Crisis modernista
La Bibelwerk
Linz publicó en su boletín un artículo de Martin Ebner, sacerdote y profesor
emérito de Nuevo Testamento en las Universidades de Münster y Bonn, en el que
vuelve a argumentar que los sacerdotes no están previstos en la Iglesia y que
el sacerdocio sacramental, tal como lo entiende la Iglesia Católica, no tiene
ninguna base en el Nuevo Testamento.
(KathPress/InfoCatólica) El Linzer KirchenZeitung, el
periódico de la diócesis de Linz, ya publicó a finales de abril una entrevista
con Ebner sobre estas teorías.
En el artículo, Ebner plantea
siete tesis y termina con la pregunta abierta de cómo llegaron a existir los
sacerdotes en el cristianismo.
En primer lugar, niega que los presbíteros mencionados en los escritos del Nuevo
Testamento tengan algo que ver con los sacerdotes. Es una
relación puramente lingüística. Los presbíteros son
miembros de un consejo de ancianos, tal y como se establece en la administración
de cada ciudad o en las asociaciones. En segundo lugar, los sacerdotes
de la antigüedad no eran otra cosa que «directores de
culto» que ofrecían sacrificios de animales según ciertos ritos
reservados para ellos. En el caso de los sacerdotes judíos, también estaba el
hecho de que podían obtener el perdón de los pecados ofreciendo el sacrificio.
En las iglesias del Nuevo
Testamento no había sacerdotes ni sacrificios. En las iglesias se celebraba una
comida «según las costumbres de un antiguo
simposio», pero con la diferencia de que se celebraba «en memoria de Jesús». Se invitó a todos los
bautizados de la zona de influencia y todos recibieron la misma comida y fueron
tratados por igual. Pues una característica del cristianismo primitivo fue la
abolición de todas las fronteras de clase socialmente establecidas, como afirma
Ebner en la cuarta tesis. Cualquier superación o subordinación de las personas
sería una contradicción con la fe en Cristo, escribe Ebner.

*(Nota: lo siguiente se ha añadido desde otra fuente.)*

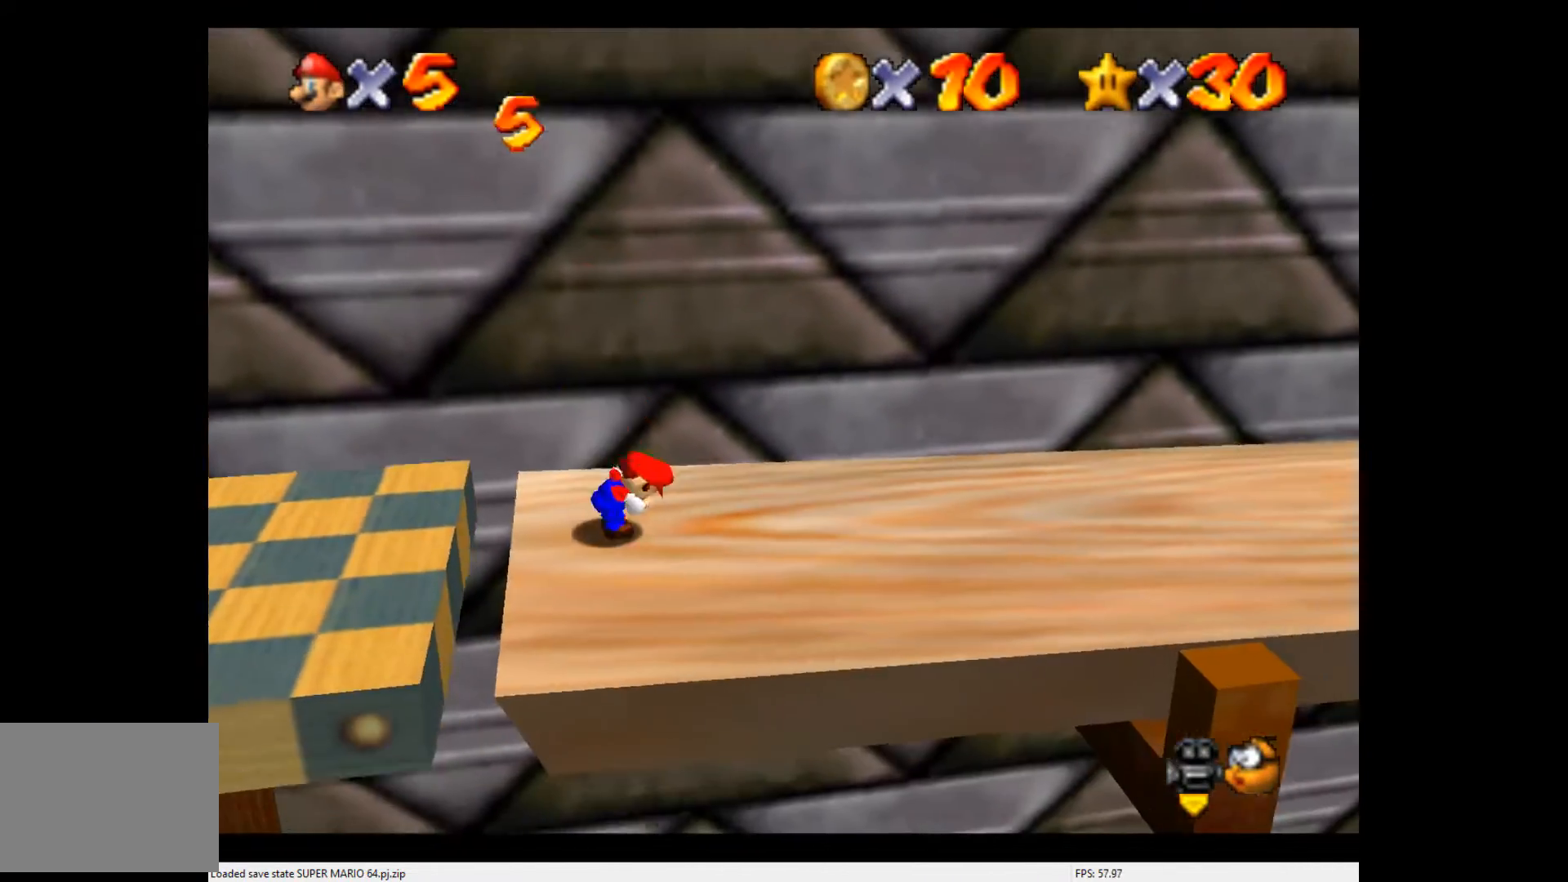
{"buttons": ["A"], "left_stick": "right", "events": [[133, "A", "down"]]}
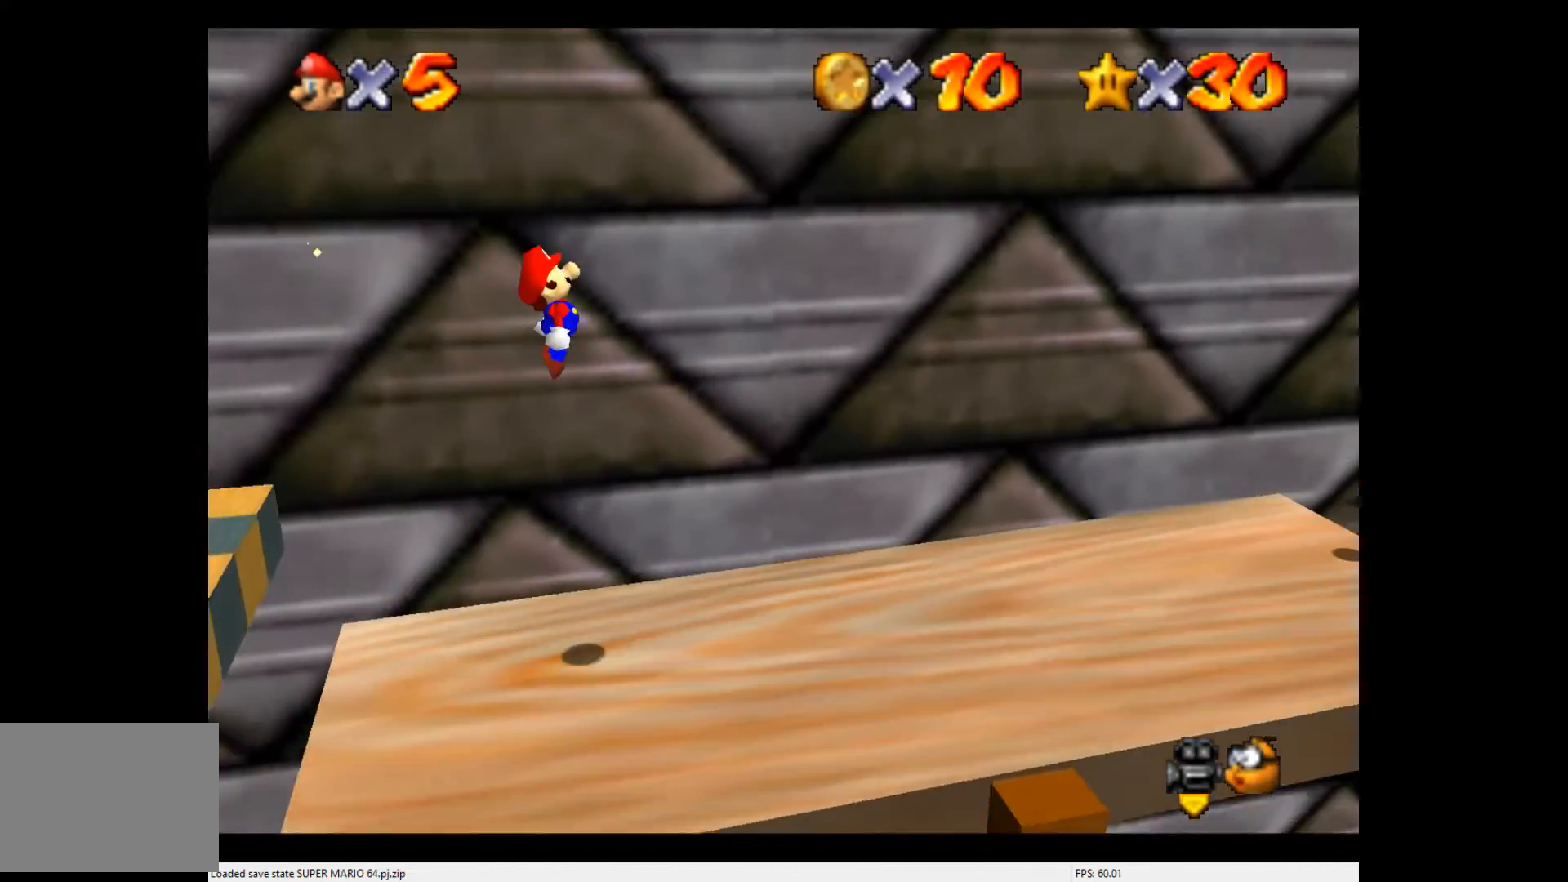
{"buttons": [], "left_stick": "right", "events": [[467, "A", "up"]]}
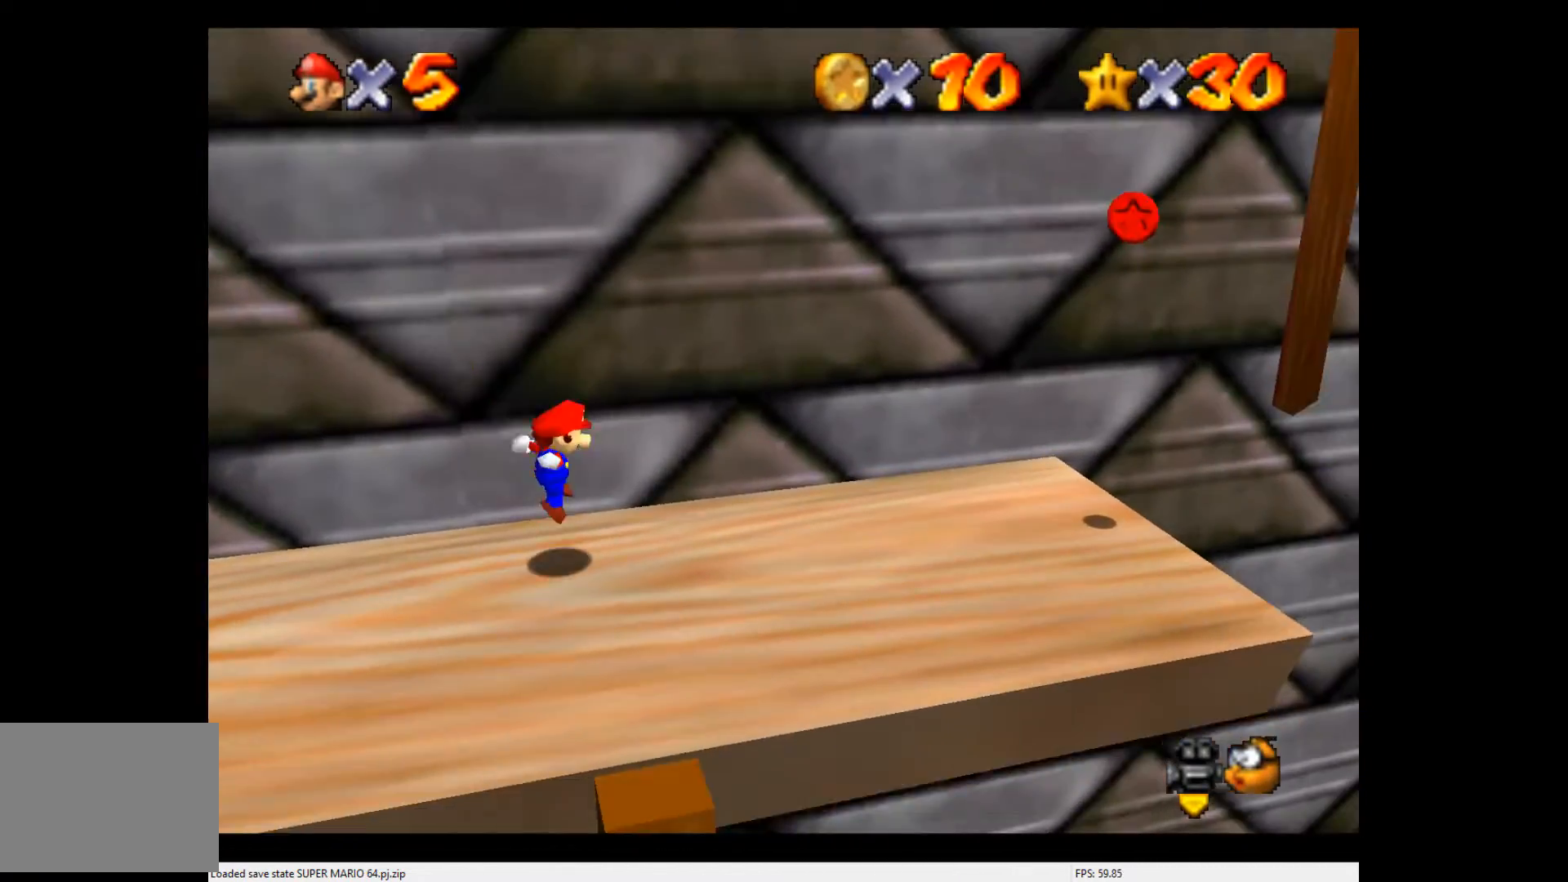
{"buttons": [], "left_stick": "right", "events": []}
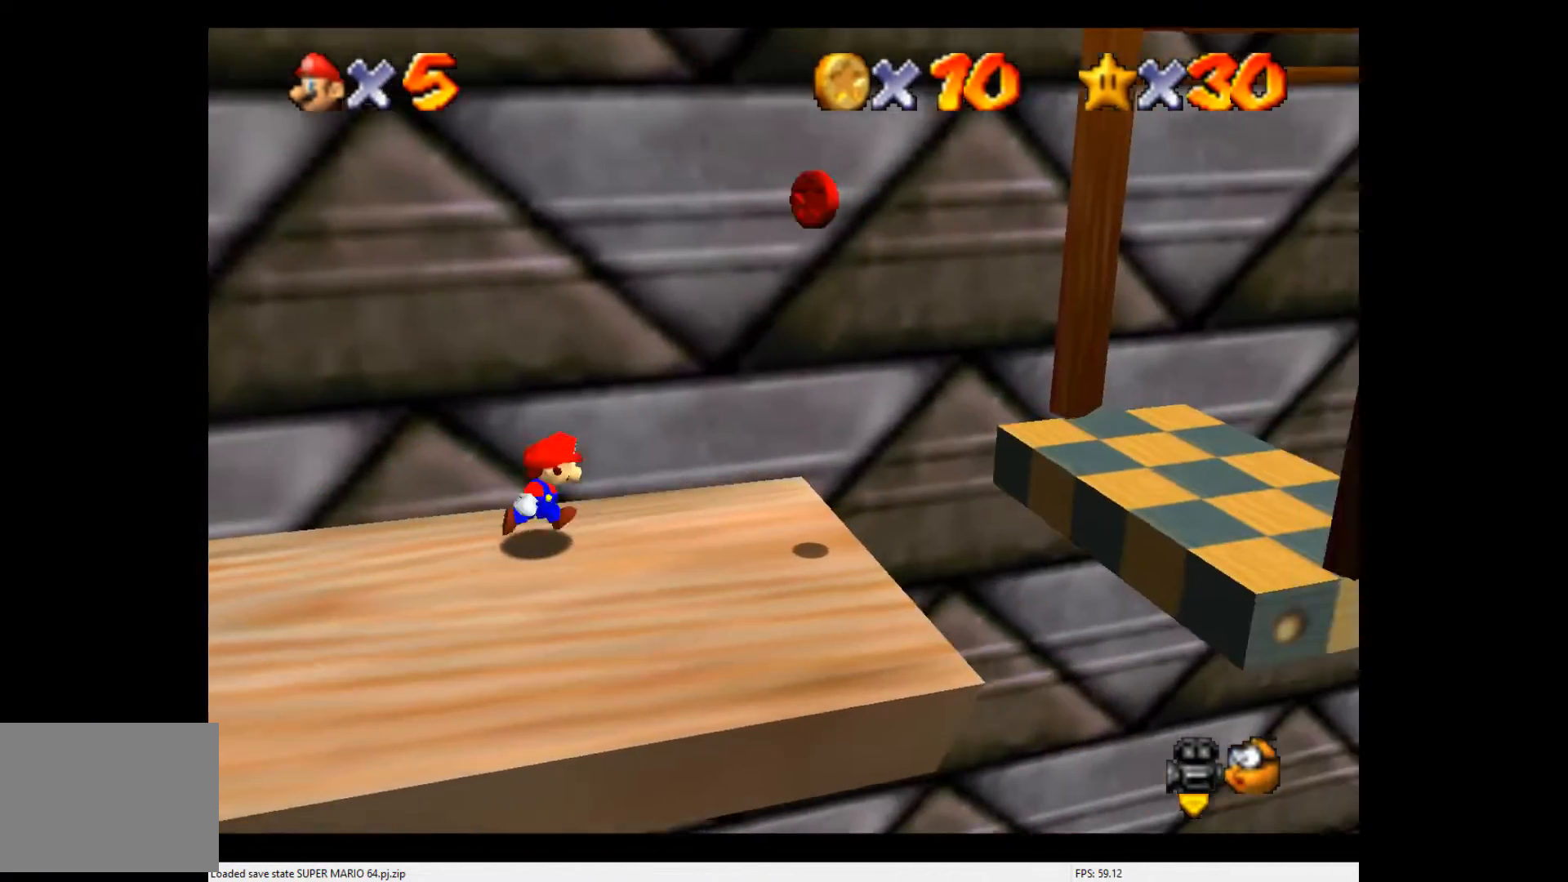
{"buttons": [], "left_stick": "center", "events": [[67, "A", "down"], [300, "left_stick", "center"], [400, "A", "up"]]}
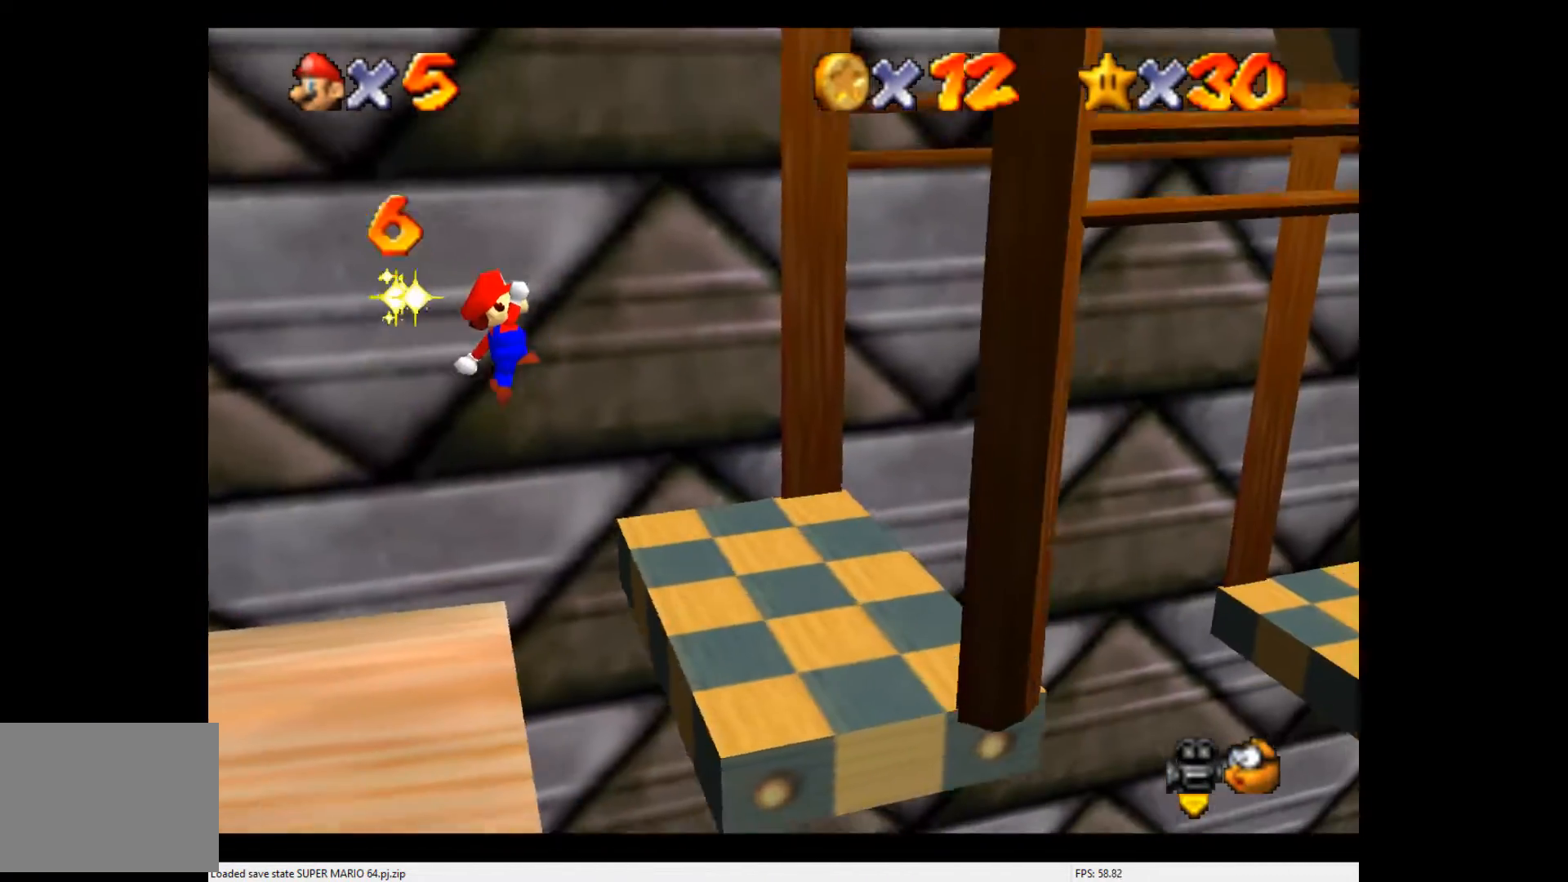
{"buttons": [], "left_stick": "center", "events": []}
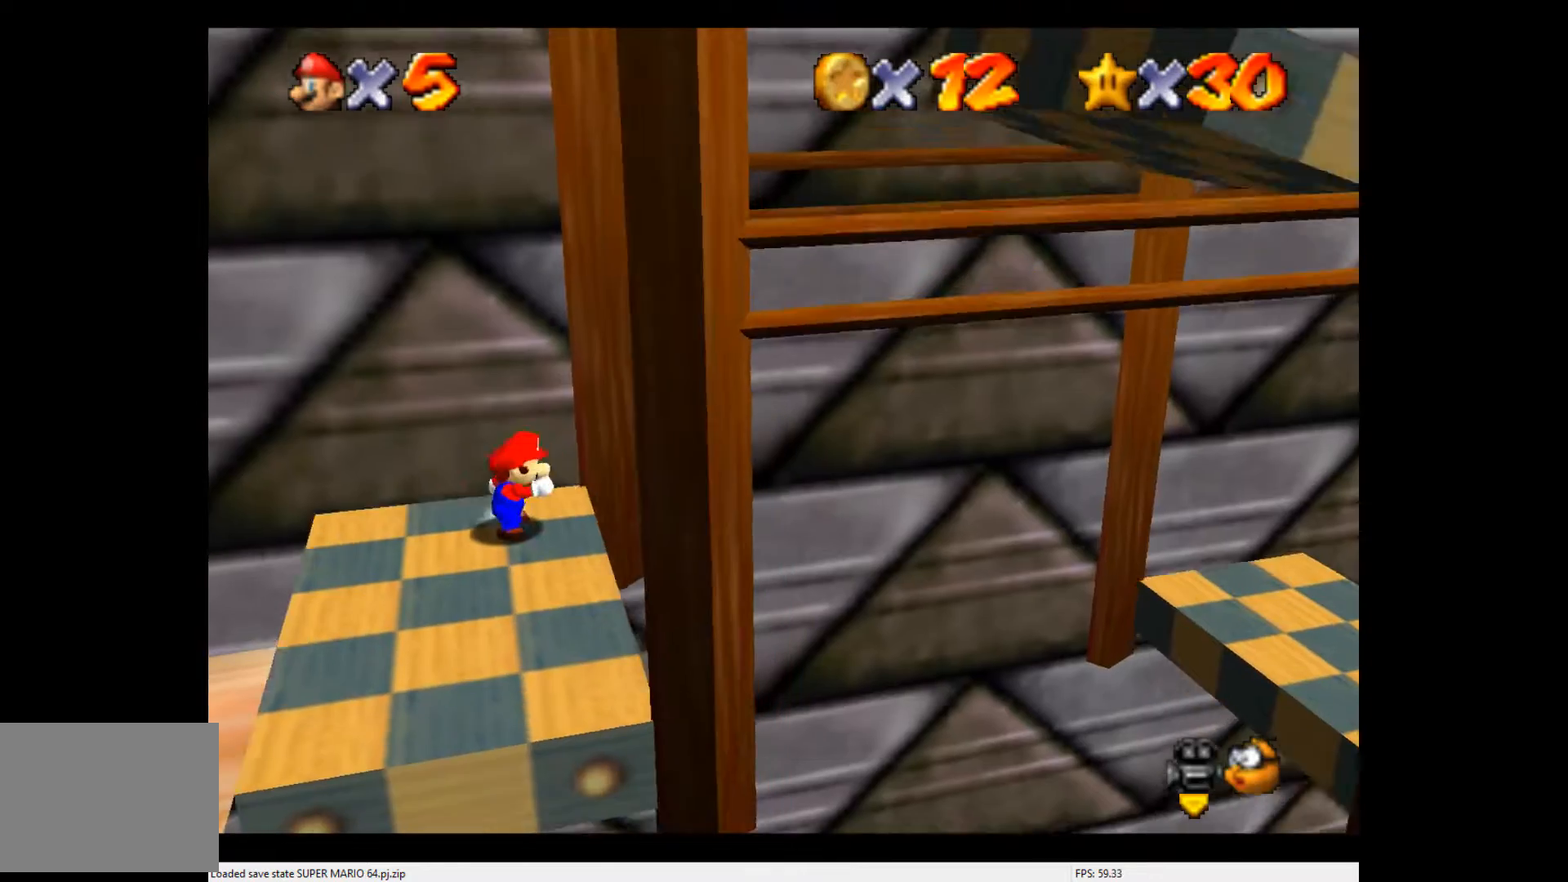
{"buttons": [], "left_stick": "center", "events": []}
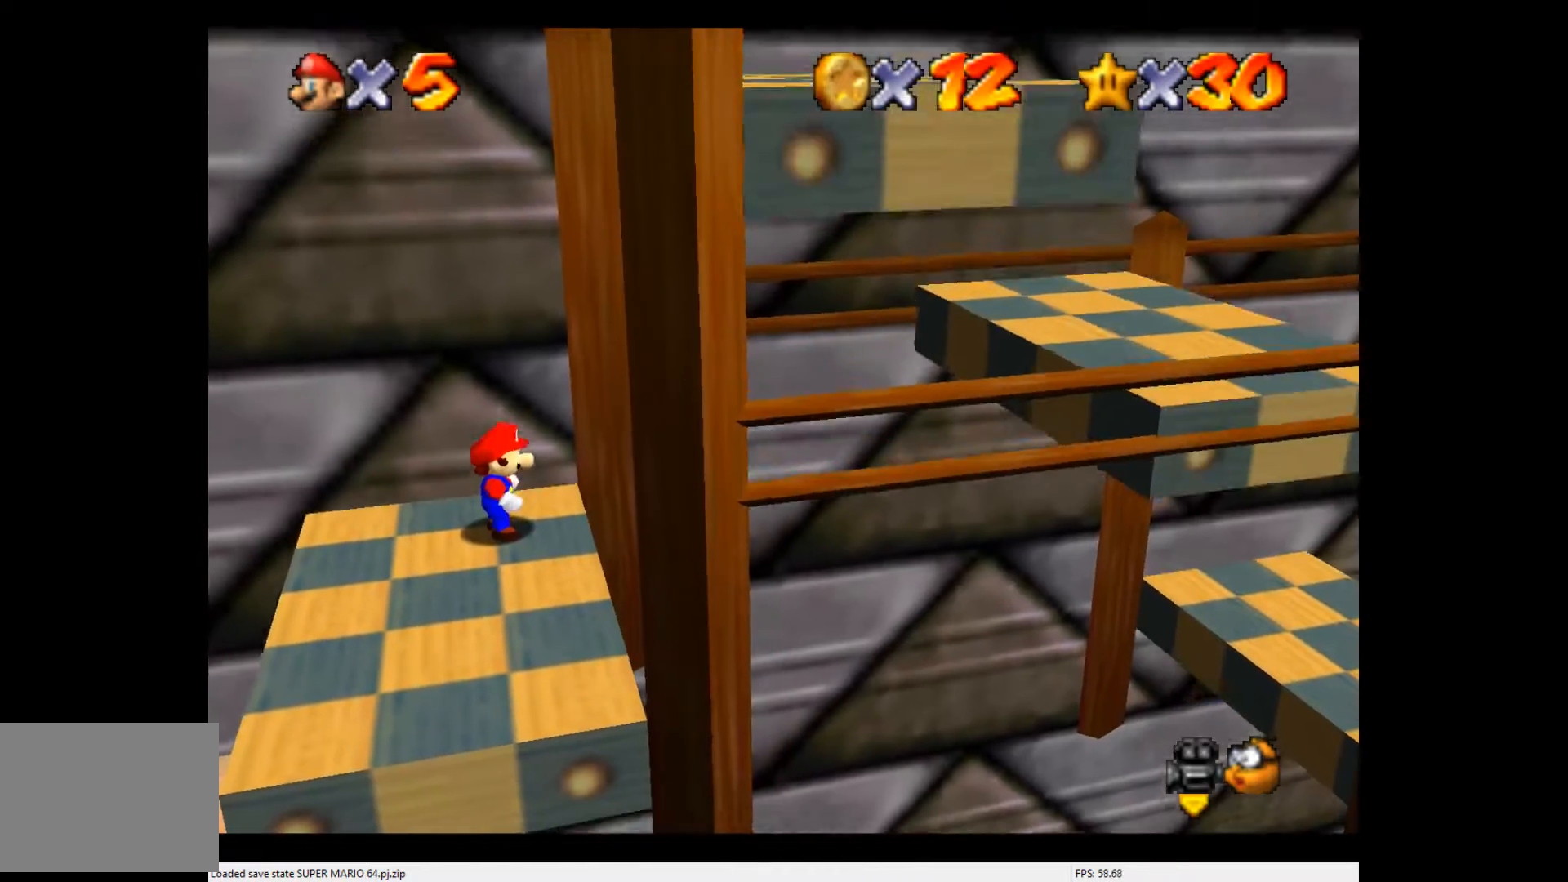
{"buttons": ["A"], "left_stick": "right", "events": [[333, "left_stick", "right"], [400, "A", "down"]]}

La teología del sacerdocio en
las primeras comunidades cristianas atribuía el sacerdocio o bien a Cristo solo
o bien a todos los cristianos en común, es la quinta tesis. La expiación de los
pecados se hizo de una vez por todas mediante la muerte de Jesucristo en la
cruz. El verdadero sacrificio es una «vida volcada
hacia las personas en el respeto a Dios». Este «sacrificio»
puede ser ofrecido por todos, escribe Ebner.
En su séptima tesis, Ebner
afirma que la crítica de Jesús al templo judío es la base de la fe cristiana,
que prescinde de una institución del templo y de ritos reservados únicamente a
los sacerdotes humanos. Más bien, los primeros cristianos se entendían a sí
mismos como el nuevo templo y a Jesús como su centro designado por Dios.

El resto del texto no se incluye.